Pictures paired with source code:
=== Section Start ===
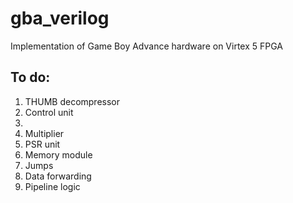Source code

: # gba_verilog
Implementation of Game Boy Advance hardware on Virtex 5 FPGA

## To do:
1. THUMB decompressor
2. Control unit
3. 
4. Multiplier
5. PSR unit
6. Memory module
7. Jumps
8. Data forwarding
9. Pipeline logic
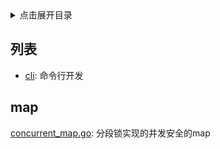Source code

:<details>
<summary>点击展开目录</summary>

- [列表](#列表)
- [map](#map)

</details>


## 列表

* [cli](https://github.com/codegangsta/cli): 命令行开发

## map

[concurrent_map.go](https://github.com/orcaman/concurrent-map/blob/master/concurrent_map.go): 分段锁实现的并发安全的map
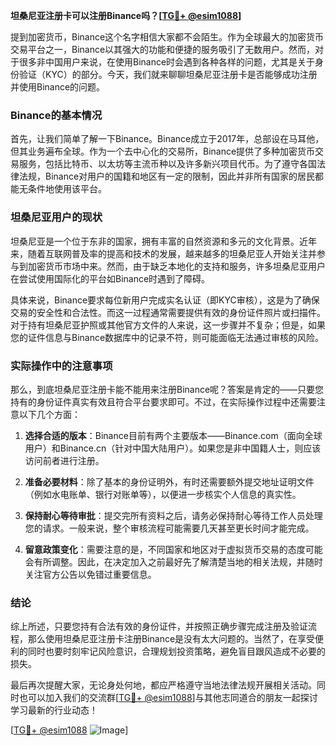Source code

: **坦桑尼亚注册卡可以注册Binance吗？[[TG💪+ @esim1088](https://t.me/s/esim1088)]**

提到加密货币，Binance这个名字相信大家都不会陌生。作为全球最大的加密货币交易平台之一，Binance以其强大的功能和便捷的服务吸引了无数用户。然而，对于很多非中国用户来说，在使用Binance时会遇到各种各样的问题，尤其是关于身份验证（KYC）的部分。今天，我们就来聊聊坦桑尼亚注册卡是否能够成功注册并使用Binance的问题。

### Binance的基本情况

首先，让我们简单了解一下Binance。Binance成立于2017年，总部设在马耳他，但其业务遍布全球。作为一个去中心化的交易所，Binance提供了多种加密货币交易服务，包括比特币、以太坊等主流币种以及许多新兴项目代币。为了遵守各国法律法规，Binance对用户的国籍和地区有一定的限制，因此并非所有国家的居民都能无条件地使用该平台。

### 坦桑尼亚用户的现状

坦桑尼亚是一个位于东非的国家，拥有丰富的自然资源和多元的文化背景。近年来，随着互联网普及率的提高和技术的发展，越来越多的坦桑尼亚人开始关注并参与到加密货币市场中来。然而，由于缺乏本地化的支持和服务，许多坦桑尼亚用户在尝试使用国际化的平台如Binance时遇到了障碍。

具体来说，Binance要求每位新用户完成实名认证（即KYC审核），这是为了确保交易的安全性和合法性。而这一过程通常需要提供有效的身份证件照片或扫描件。对于持有坦桑尼亚护照或其他官方文件的人来说，这一步骤并不复杂；但是，如果您的证件信息与Binance数据库中的记录不符，则可能面临无法通过审核的风险。

### 实际操作中的注意事项

那么，到底坦桑尼亚注册卡能不能用来注册Binance呢？答案是肯定的——只要您持有的身份证件真实有效且符合平台要求即可。不过，在实际操作过程中还需要注意以下几个方面：

1. **选择合适的版本**：Binance目前有两个主要版本——Binance.com（面向全球用户）和Binance.cn（针对中国大陆用户）。如果您是非中国籍人士，则应该访问前者进行注册。
   
2. **准备必要材料**：除了基本的身份证明外，有时还需要额外提交地址证明文件（例如水电账单、银行对账单等），以便进一步核实个人信息的真实性。

3. **保持耐心等待审批**：提交完所有资料之后，请务必保持耐心等待工作人员处理您的请求。一般来说，整个审核流程可能需要几天甚至更长时间才能完成。

4. **留意政策变化**：需要注意的是，不同国家和地区对于虚拟货币交易的态度可能会有所调整。因此，在决定加入之前最好先了解清楚当地的相关法规，并随时关注官方公告以免错过重要信息。

### 结论

综上所述，只要您持有合法有效的身份证件，并按照正确步骤完成注册及验证流程，那么使用坦桑尼亚注册卡注册Binance是没有太大问题的。当然了，在享受便利的同时也要时刻牢记风险意识，合理规划投资策略，避免盲目跟风造成不必要的损失。

最后再次提醒大家，无论身处何地，都应严格遵守当地法律法规开展相关活动。同时也可以加入我们的交流群[[TG💪+ @esim1088](https://t.me/s/esim1088)]与其他志同道合的朋友一起探讨学习最新的行业动态！

[[TG💪+ @esim1088](https://t.me/s/esim1088) ![Image](https://i.postimg.cc/4NQfJmqS/Snipaste-2025-05-13-00-14-12.png)]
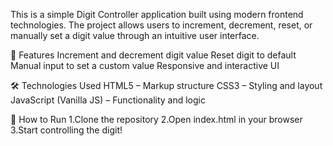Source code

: This is a simple Digit Controller application built using modern frontend technologies. The project allows users to increment, decrement, reset, or manually set a digit value through an intuitive user interface.

🚀 Features
Increment and decrement digit value
Reset digit to default
Manual input to set a custom value
Responsive and interactive UI


🛠️ Technologies Used
HTML5 – Markup structure
CSS3 – Styling and layout
JavaScript (Vanilla JS) – Functionality and logic


📂 How to Run
1.Clone the repository
2.Open index.html in your browser
3.Start controlling the digit!
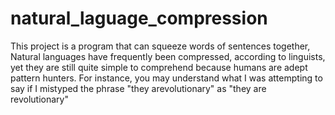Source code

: # natural_laguage_compression
This project is a program that can squeeze words of sentences together, Natural languages have frequently been compressed, according to linguists, yet they are still quite simple to comprehend because humans are adept pattern hunters. For instance, you may understand what I was attempting to say if I mistyped the phrase "they arevolutionary" as "they are revolutionary"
=== Section End ===
Leave out the pictures and retype the rest of the entries exactly.

Source code

: # gba_verilog
Implementation of Game Boy Advance hardware on Virtex 5 FPGA

## To do:
1. THUMB decompressor
2. Control unit
3. 
4. Multiplier
5. PSR unit
6. Memory module
7. Jumps
8. Data forwarding
9. Pipeline logic
Source code

:<details>
<summary>点击展开目录</summary>

- [列表](#列表)
- [map](#map)

</details>


## 列表

* [cli](https://github.com/codegangsta/cli): 命令行开发

## map

[concurrent_map.go](https://github.com/orcaman/concurrent-map/blob/master/concurrent_map.go): 分段锁实现的并发安全的map
Source code

: **坦桑尼亚注册卡可以注册Binance吗？[[TG💪+ @esim1088](https://t.me/s/esim1088)]**

提到加密货币，Binance这个名字相信大家都不会陌生。作为全球最大的加密货币交易平台之一，Binance以其强大的功能和便捷的服务吸引了无数用户。然而，对于很多非中国用户来说，在使用Binance时会遇到各种各样的问题，尤其是关于身份验证（KYC）的部分。今天，我们就来聊聊坦桑尼亚注册卡是否能够成功注册并使用Binance的问题。

### Binance的基本情况

首先，让我们简单了解一下Binance。Binance成立于2017年，总部设在马耳他，但其业务遍布全球。作为一个去中心化的交易所，Binance提供了多种加密货币交易服务，包括比特币、以太坊等主流币种以及许多新兴项目代币。为了遵守各国法律法规，Binance对用户的国籍和地区有一定的限制，因此并非所有国家的居民都能无条件地使用该平台。

### 坦桑尼亚用户的现状

坦桑尼亚是一个位于东非的国家，拥有丰富的自然资源和多元的文化背景。近年来，随着互联网普及率的提高和技术的发展，越来越多的坦桑尼亚人开始关注并参与到加密货币市场中来。然而，由于缺乏本地化的支持和服务，许多坦桑尼亚用户在尝试使用国际化的平台如Binance时遇到了障碍。

具体来说，Binance要求每位新用户完成实名认证（即KYC审核），这是为了确保交易的安全性和合法性。而这一过程通常需要提供有效的身份证件照片或扫描件。对于持有坦桑尼亚护照或其他官方文件的人来说，这一步骤并不复杂；但是，如果您的证件信息与Binance数据库中的记录不符，则可能面临无法通过审核的风险。

### 实际操作中的注意事项

那么，到底坦桑尼亚注册卡能不能用来注册Binance呢？答案是肯定的——只要您持有的身份证件真实有效且符合平台要求即可。不过，在实际操作过程中还需要注意以下几个方面：

1. **选择合适的版本**：Binance目前有两个主要版本——Binance.com（面向全球用户）和Binance.cn（针对中国大陆用户）。如果您是非中国籍人士，则应该访问前者进行注册。
   
2. **准备必要材料**：除了基本的身份证明外，有时还需要额外提交地址证明文件（例如水电账单、银行对账单等），以便进一步核实个人信息的真实性。

3. **保持耐心等待审批**：提交完所有资料之后，请务必保持耐心等待工作人员处理您的请求。一般来说，整个审核流程可能需要几天甚至更长时间才能完成。

4. **留意政策变化**：需要注意的是，不同国家和地区对于虚拟货币交易的态度可能会有所调整。因此，在决定加入之前最好先了解清楚当地的相关法规，并随时关注官方公告以免错过重要信息。

### 结论

综上所述，只要您持有合法有效的身份证件，并按照正确步骤完成注册及验证流程，那么使用坦桑尼亚注册卡注册Binance是没有太大问题的。当然了，在享受便利的同时也要时刻牢记风险意识，合理规划投资策略，避免盲目跟风造成不必要的损失。

最后再次提醒大家，无论身处何地，都应严格遵守当地法律法规开展相关活动。同时也可以加入我们的交流群[[TG💪+ @esim1088](https://t.me/s/esim1088)]与其他志同道合的朋友一起探讨学习最新的行业动态！

[[TG💪+ @esim1088](https://t.me/s/esim1088) ![Image](https://i.postimg.cc/4NQfJmqS/Snipaste-2025-05-13-00-14-12.png)]
Source code

: This is a simple Digit Controller application built using modern frontend technologies. The project allows users to increment, decrement, reset, or manually set a digit value through an intuitive user interface.

🚀 Features
Increment and decrement digit value
Reset digit to default
Manual input to set a custom value
Responsive and interactive UI


🛠️ Technologies Used
HTML5 – Markup structure
CSS3 – Styling and layout
JavaScript (Vanilla JS) – Functionality and logic


📂 How to Run
1.Clone the repository
2.Open index.html in your browser
3.Start controlling the digit!
Source code

: # natural_laguage_compression
This project is a program that can squeeze words of sentences together, Natural languages have frequently been compressed, according to linguists, yet they are still quite simple to comprehend because humans are adept pattern hunters. For instance, you may understand what I was attempting to say if I mistyped the phrase "they arevolutionary" as "they are revolutionary"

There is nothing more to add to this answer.